Moledo became well known among local readers for his tales of science fiction, which were regularly published in magazines popular among young readers (El Péndulo and Minotauro), as well as in the cultural sections of leading Buenos Aires dailies such as Clarín and Página/12. Some of the most notable among these articles were Agenda Científica and Un viaje por el universo (A Journey Through the Universe). He also hosted Ciencia y Conciencia (Science and Conscience), a television program on the subject which aired on the public Channel 13, in 1989. The popularity of his articles led Moledo to begin writing books of cognitive science, which he viewed as "furthering science, by other means."

Since 1995, Moledo has authored numerous books in that genre, including:

- De las Tortugas a las estrellas (From Tortoises to the Stars, 1995)
- La evolución (Evolution, 1995)
- El Big Bang (1995)
- Dioses y demonios en el átomo (Gods and Demons in the Atom, 1996)
- Curiosidades del Planeta Tierra (Curiosities of Planet Earth, 1997)
- La relatividad del movimiento (The Relativity of Movement, 1997)
- Curiosidades de la ciencia (Curiosities of Science, 2000)
- Diez teorías que conmovieron al mundo (Ten Theories that Shook the World - volumes I and II, with Esteban Magnani, 2006)
- El café de los científicos, sobre Dios y otros debates (The Scientists' Café: On God and Other Debates, with Martín de Ambrosio, 2006)
- El café de los científicos, de Einstein a la clonación (The Scientists' Café: From Einstein to Cloning, with Martín de Ambrosio, 2007)
- La leyenda de las estrellas (The Legend of the Stars, 2007)
- Lavar los platos (Back to the Drawing Board, with Ignacio Jawtuschenko, 2008)
- Los mitos de la ciencia (Myths of Science, 2008).
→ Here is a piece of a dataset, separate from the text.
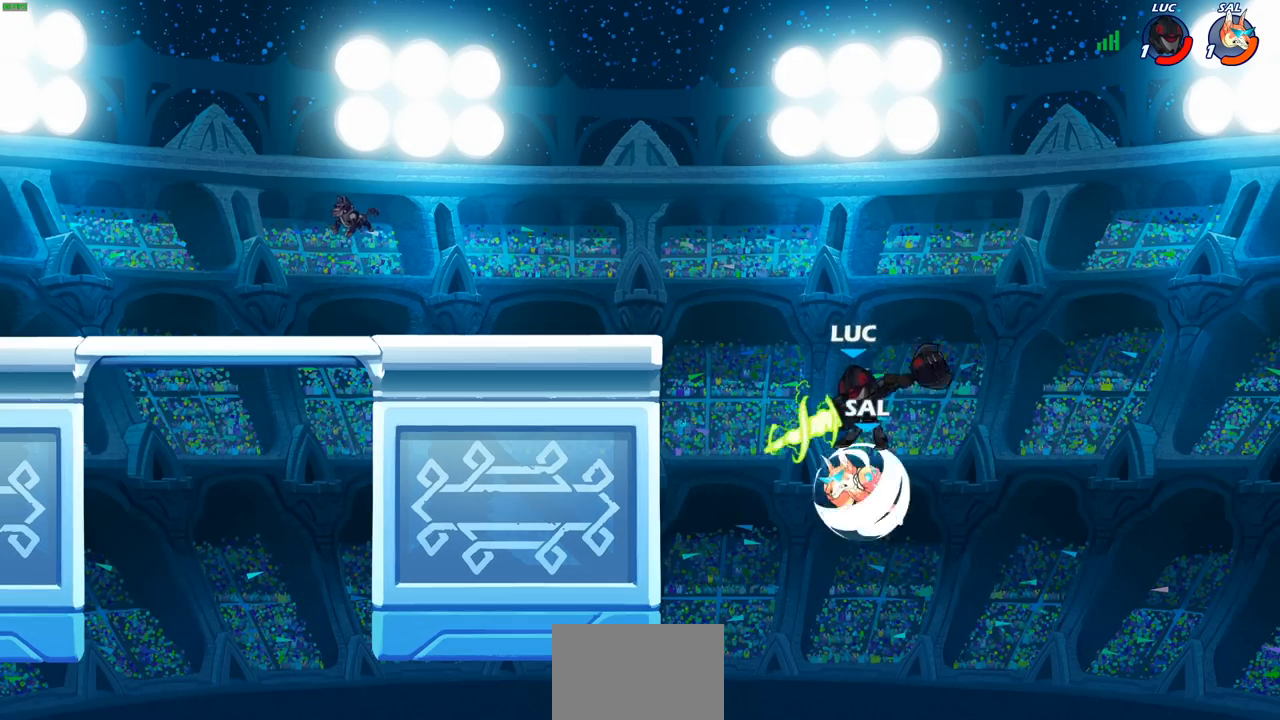
{"buttons": [], "left_stick": "center", "right_stick": "center", "events": [[150, "CIRCLE", "up"]]}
Moledo was honored a Konex Award (the highest in the Argentine cultural realm) in 1994 as the Best Writer in Argentine Science Fiction, and in 1997 as the Man of the Decade in Argentine Journalism. He was appointed Director of the Buenos Aires Planetarium, in 2000. He served in that capacity until 2007, while also teaching at the Universities of Buenos Aires, Quilmes and Entre Ríos. He continues to teach and contribute opinion columns in Página/12.

On his interest in science as a philosopher, Moledo once stated that:

Science is a great story that mankind tells itself about the world, and that the world tells us about ourselves. It is to me as powerful and beautiful as any myth. To think that universe began with a great explosion, deploying itself in gases that became stars - and that they, in turn, became other stars. This is the stuff of myths.